Construct polynomial sample-rate converter (POLYSRC) filter designer
d = fdesign.polysrc(l,m)
d = fdesign.polysrc(l,m,'Fractional Delay','Np',Np)
d = fdesign.polysrc(...,Fs)
d = fdesign.polysrc(l,m) constructs
a polynomial sample-rate converter filter designer D with an interpolation
factor L and a decimation factor M. L defaults to 3. M defaults to
2. L and M can be arbitrary positive numbers.
d = fdesign.polysrc(l,m,'Fractional Delay','Np',Np) initializes
the filter designer specification with Np and sets the polynomial
order to the value Np. If omitted Np defaults to 3.
d = fdesign.polysrc(...,Fs) specifies
the sampling frequency (in Hz).
Design a Sample-Rate Converter
This example shows how to design sample-rate converter that uses a third order Lagrange interpolation filter to convert from 44.1kHz to 48kHz.

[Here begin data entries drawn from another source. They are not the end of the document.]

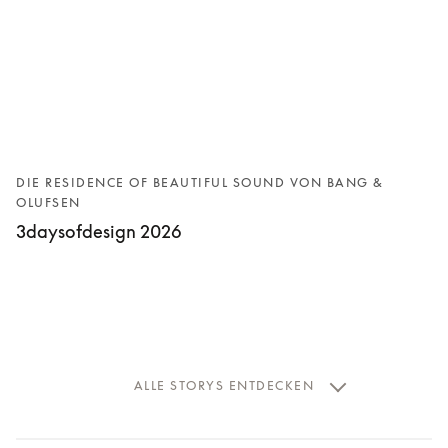
DIE RESIDENCE OF BEAUTIFUL SOUND VON BANG &
OLUFSEN
3daysofdesign 2026
ALLE STORYS ENTDECKEN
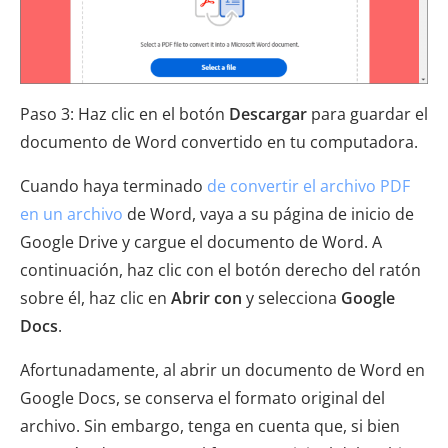
Paso 3: Haz clic en el botón
Descargar
para guardar el
documento de Word convertido en tu computadora.
Cuando haya terminado
de convertir el archivo PDF
en un archivo
de Word, vaya a su página de inicio de
Google Drive y cargue el documento de Word. A
continuación, haz clic con el botón derecho del ratón
sobre él, haz clic en
Abrir con
y selecciona
Google
Docs
.
Afortunadamente, al abrir un documento de Word en
Google Docs, se conserva el formato original del
archivo. Sin embargo, tenga en cuenta que, si bien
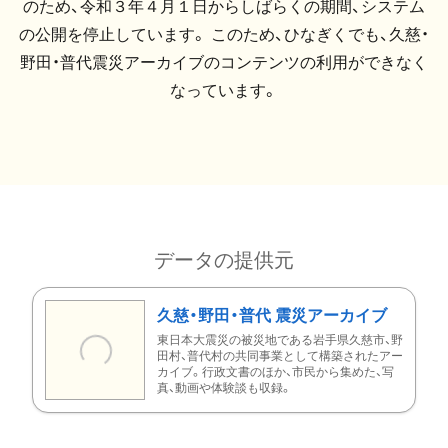
のため、令和３年４月１日からしばらくの期間、システム
の公開を停止しています。 このため、ひなぎくでも、久慈・
野田・普代震災アーカイブのコンテンツの利用ができなく
なっています。
データの提供元
久慈・野田・普代 震災アーカイブ
東日本大震災の被災地である岩手県久慈市、野
田村、普代村の共同事業として構築されたアー
カイブ。行政文書のほか、市民から集めた、写
真、動画や体験談も収録。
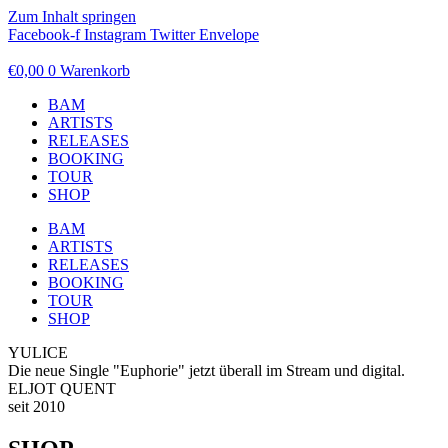
Zum Inhalt springen
Facebook-f
Instagram
Twitter
Envelope
€
0,00
0
Warenkorb
BAM
ARTISTS
RELEASES
BOOKING
TOUR
SHOP
BAM
ARTISTS
RELEASES
BOOKING
TOUR
SHOP
YULICE
Die neue Single "Euphorie" jetzt überall im Stream und digital.
ELJOT QUENT
seit 2010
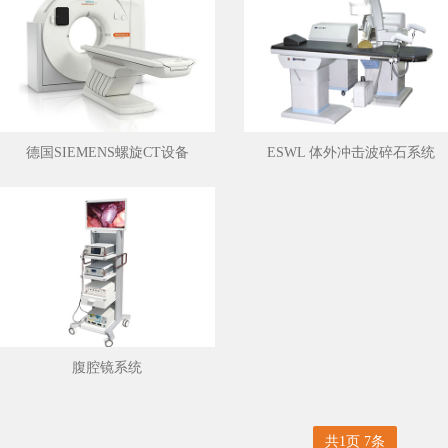
德国SIEMENS螺旋CT设备
ESWL 体外冲击波碎石系统
师 首席专家 医学博
士研究生导师原陆军
学第二附属医院泌
全国中西医结合男
会委员中...
腹腔镜系统
共1页 7条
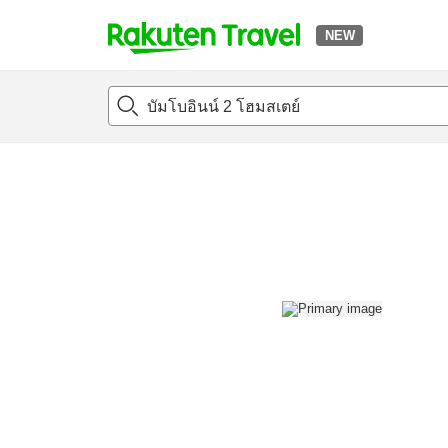
NEW
t
แนะนำที่พัก
ห้องพักและแพลนพัก
รีวิว
สิ่่งอำนวยความสะด
o
p
P
a
g
e
_
s
e
a
r
c
h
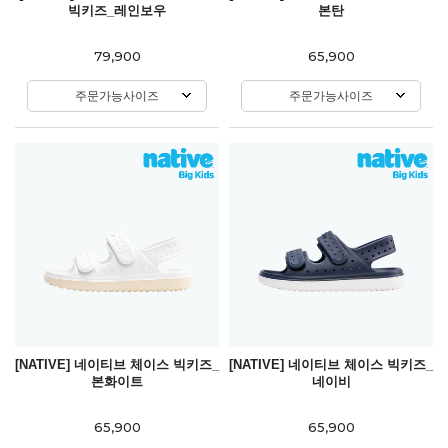
빅키즈_레인보우
본탄
79,900
65,900
주문가능사이즈
주문가능사이즈
[NATIVE] 네이티브 체이스 빅키즈_
[NATIVE] 네이티브 체이스 빅키즈_
본화이트
네이비
65,900
65,900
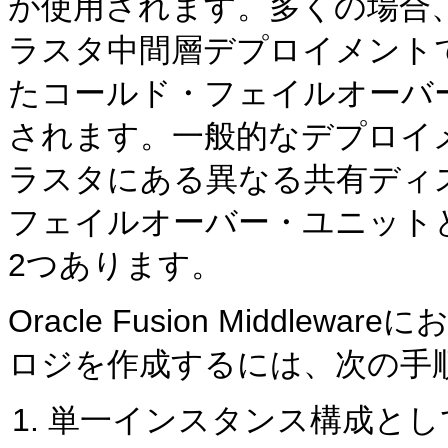
が使用されます。多くの場合
ラスタ中間層デプロイメント
たコールド・フェイルオーバ
されます。一般的なデプロイ
ラスタにある異なる共有ディス
フェイルオーバー・ユニット
2つあります。
Oracle Fusion Middl
ロジを作成するには、次の手
単一インスタンス構成とし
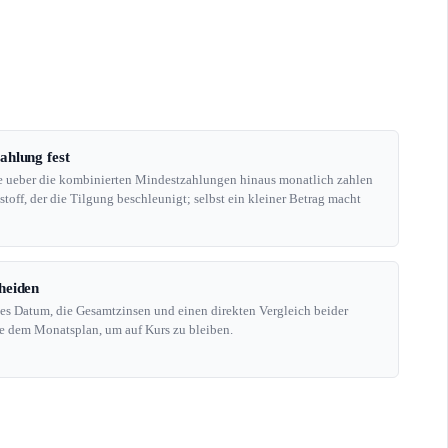
ahlung fest
Sie ueber die kombinierten Mindestzahlungen hinaus monatlich zahlen
stoff, der die Tilgung beschleunigt; selbst ein kleiner Betrag macht
heiden
ies Datum, die Gesamtzinsen und einen direkten Vergleich beider
ie dem Monatsplan, um auf Kurs zu bleiben.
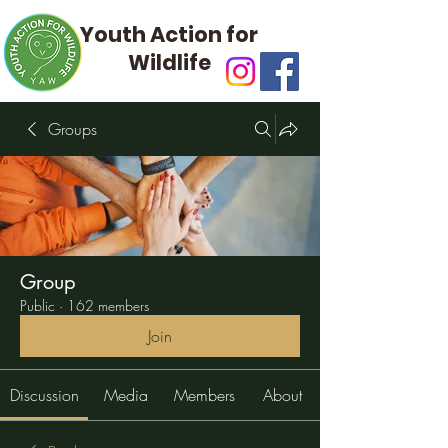
Youth Action for
Wildlife
Groups
Group
Public
·
162 members
Join
Discussion
Media
Members
About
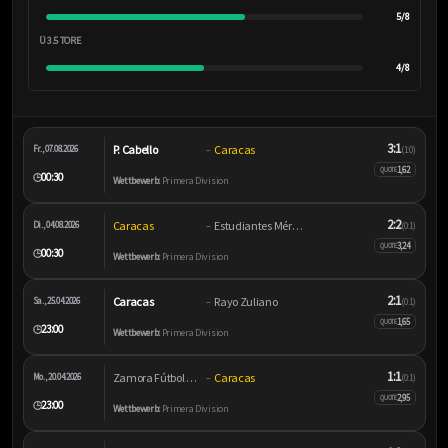
5/8
Ü 3.5 TORE
4/8
3:1
P. Cabello
Caracas
Fr., 07.08.2026
–
(1:0)
1,62
QUOTE
00:30
🕒
Wettbewerb:
Primera Division
2:2
Caracas
Estudiantes Mérida
Di., 04.08.2026
–
(0:1)
3,24
QUOTE
00:30
🕒
Wettbewerb:
Primera Division
2:1
Caracas
Rayo Zuliano
Sa., 25.04.2026
–
(0:1)
1,65
QUOTE
23:00
🕒
Wettbewerb:
Primera Division
1:1
Zamora Fútbol Club
Caracas
Mo., 20.04.2026
–
(0:1)
2,95
QUOTE
23:00
🕒
Wettbewerb:
Primera Division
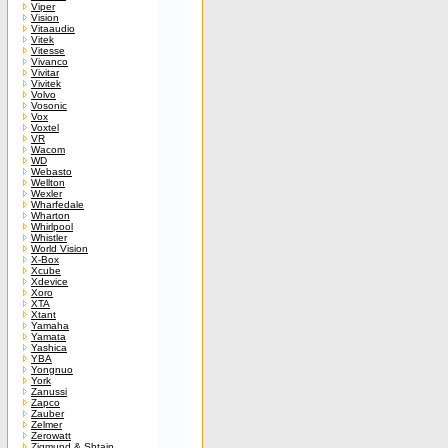
Viper
Vision
Vitaaudio
Vitek
Vitesse
Vivanco
Vivitar
Vivitek
Volvo
Vosonic
Vox
Voxtel
VR
Wacom
WD
Webasto
Wellton
Wexler
Wharfedale
Wharton
Whirlpool
Whistler
World Vision
X-Box
Xcube
Xdevice
Xoro
XTA
Xtant
Yamaha
Yamata
Yashica
YBA
Yongnuo
York
Zanussi
Zapco
Zauber
Zelmer
Zerowatt
Zigmund & Shtain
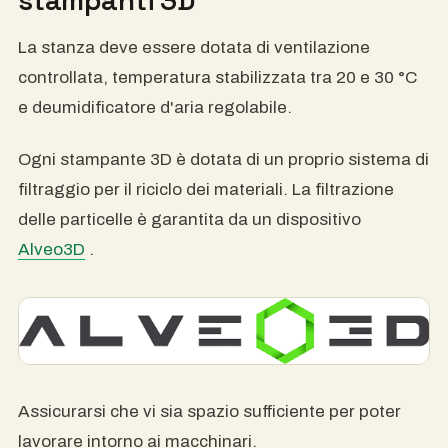
stampanti 3D
La stanza deve essere dotata di ventilazione
controllata, temperatura stabilizzata tra 20 e 30 °C
e deumidificatore d'aria regolabile.
Ogni stampante 3D è dotata di un proprio sistema di
filtraggio per il riciclo dei materiali. La filtrazione
delle particelle è garantita da un dispositivo
Alveo3D
.
Assicurarsi che vi sia spazio sufficiente per poter
lavorare intorno ai macchinari.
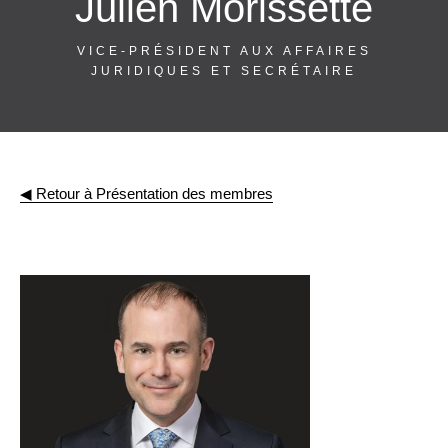
Julien Morissette
VICE-PRÉSIDENT AUX AFFAIRES
JURIDIQUES ET SECRÉTAIRE
◀︎ Retour à Présentation des membres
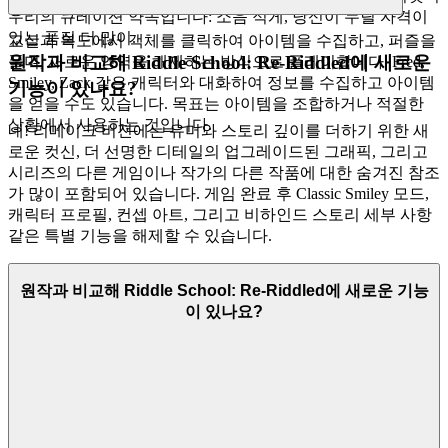
우리의 큐레이션 약속입니다: 소음 적게, 당신이 누릴 자격이
있는 품질 더 많이.
교실과 복도에서 객체를 클릭하여 아이템을 수집하고, 퍼즐을
원작과 비교해 Riddle School: Re-Riddled에 새로운
풀며, 새로운 영역을 해제하는 방식으로 플레이합니다. Fred,
Smiley, Zack 같은 캐릭터와 대화하여 정보를 수집하고 아이템
기능이 있나요?
을 얻을 수도 있습니다. 목표는 아이템을 조합하거나 적절한
상황에서 사용하는 것입니다.
네! 리메이크 버전에는 유머와 스토리 깊이를 더하기 위한 새
로운 컷신, 더 선명한 디테일의 업그레이드된 그래픽, 그리고
시리즈의 다른 게임이나 작가의 다른 작품에 대한 숨겨진 참조
가 많이 포함되어 있습니다. 게임 완료 후 Classic Smiley 모드,
캐릭터 프로필, 컨셉 아트, 그리고 비하인드 스토리 세부 사항
같은 특별 기능을 해제할 수 있습니다.
원작과 비교해 Riddle School: Re-Riddled에 새로운 기능
이 있나요?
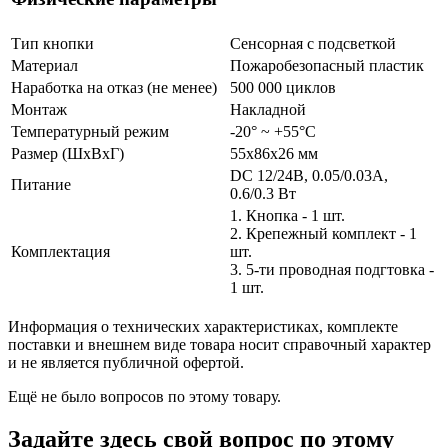
Тип кнопки
Сенсорная с подсветкой
Материал
Пожаробезопасный пластик
Наработка на отказ (не менее)
500 000 циклов
Монтаж
Накладной
Температурный режим
-20° ~ +55°С
Размер (ШxВxГ)
55х86х26 мм
DC 12/24В, 0.05/0.03А,
Питание
0.6/0.3 Вт
1. Кнопка - 1 шт.
2. Крепежный комплект - 1
Комплектация
шт.
3. 5-ти проводная подгтовка -
1 шт.
Информация о технических характеристиках, комплекте
поставки и внешнем виде товара носит справочный характер
и не является публичной офертой.
Ещё не было вопросов по этому товару.
Задайте здесь свой вопрос по этому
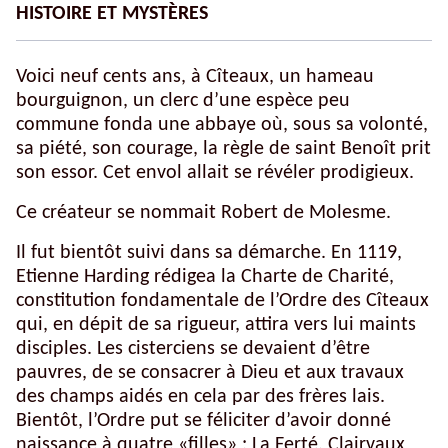
HISTOIRE ET MYSTÈRES
Voici neuf cents ans, à Cîteaux, un hameau
bourguignon, un clerc d’une espèce peu
commune fonda une abbaye où, sous sa volonté,
sa piété, son courage, la règle de saint Benoît prit
son essor. Cet envol allait se révéler prodigieux.
Ce créateur se nommait Robert de Molesme.
Il fut bientôt suivi dans sa démarche. En 1119,
Etienne Harding rédigea la Charte de Charité,
constitution fondamentale de l’Ordre des Cîteaux
qui, en dépit de sa rigueur, attira vers lui maints
disciples. Les cisterciens se devaient d’être
pauvres, de se consacrer à Dieu et aux travaux
des champs aidés en cela par des frères lais.
Bientôt, l’Ordre put se féliciter d’avoir donné
naissance à quatre «filles» : La Ferté, Clairvaux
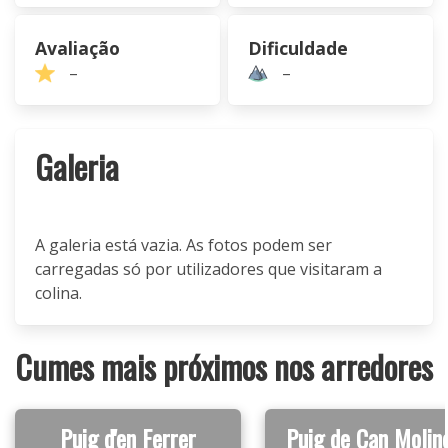
Avaliação
Dificuldade
–
–
Galeria
A galeria está vazia. As fotos podem ser
carregadas só por utilizadores que visitaram a
colina.
Cumes mais próximos nos arredores
Puig d'en Ferrer
Puig de Can Molin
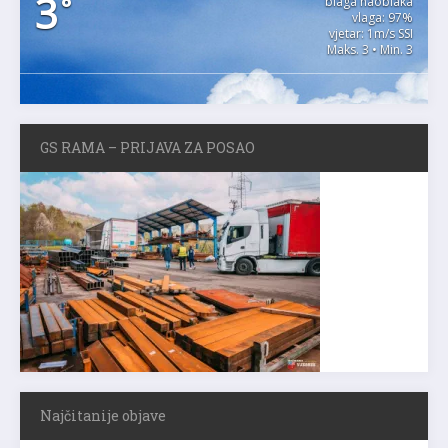
3
°
blaga naoblaka
vlaga: 97%
vjetar: 1m/s SSI
Maks. 3 • Min. 3
GS RAMA – PRIJAVA ZA POSAO
Najčitanije objave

FsIn = 44.1e3; FsOut = 48e3; [L,M] = rat(FsOut/FsIn); f = fdesign.polysrc(L,M,'Fractional Delay',Np=3); FRCObj = design(f,'lagrange',SystemObject=true);
9408 samples of data is 0.2133 seconds long.
n = (0:9407)';
Input signal is a sinusoid at 1 kHz.
F0 = 1e3; x = sin(2*pi*F0/FsIn*n);
The output has 10241 samples (still 0.2133 seconds long).
y = FRCObj(x);
Plot one cycle of the input signal, sampled at 44.1kHz.
stem(n/FsIn, x); hold on; xlim([0, 1/F0]) xlabel('Time (sec)'); ylabel('Signal value')
Plot fractionally interpolated signal (48kHz) in red.
D = outputDelay(FRCObj,Fc=0,FsIn=FsIn); k = (0:length(y)-1); stem(k/FsOut-D, y,'r','filled'); hold off; legend('44.1 kHz sample rate','48 kHz sample rate')
Introduced in R2011a